ANUJ is an architect, writer and curator based in Mumbai. Trained as an architect from Mumbai (2008), he went on to pursue his interests in History & Theory of Architecture at Yale .School of Architecture, Yale University (2014). His practice is informed by diverse engagements in fields of design, research and academia that have resulted into numerous roles as writer, critic, commentator, theorist or interlocutor in the cultural field. He has been the Curatorial Assistant for the visual arts project “Young Subcontinent” since first organized by Serendipity Arts Foundation in Goa in 2016 until 2018 as well as ‘When is Space?
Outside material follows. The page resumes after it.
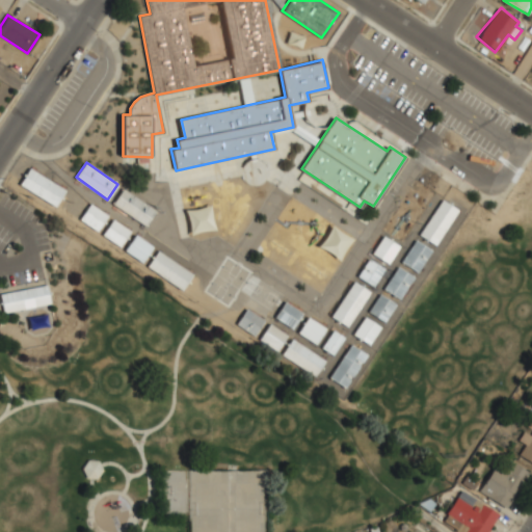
[(20,184),(54,207),(67,188),(31,165),(20,184)]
Conversations in Contemporary Architecture’ commissioned by the Jawahar Kala Kendra (2018). He was the co-curator of the online festival of Video Art by Indian Contemporary Artists (VAICA) during 2021. More recently, he curated the exhibition ‘The Waiting Room’ for the ICAS13 Conference in Surabaya, Indonesia as a part of the research initiative ‘Youth on the Move’ that looks at knowledge production across the Asia-Africa axis.He has keen interest in studying the processes of visual culture and meaning-making in the contemporary built environment in South Asia. Currently, he is an Assistant Professor at the School of Environment & Architecture, Mumbai.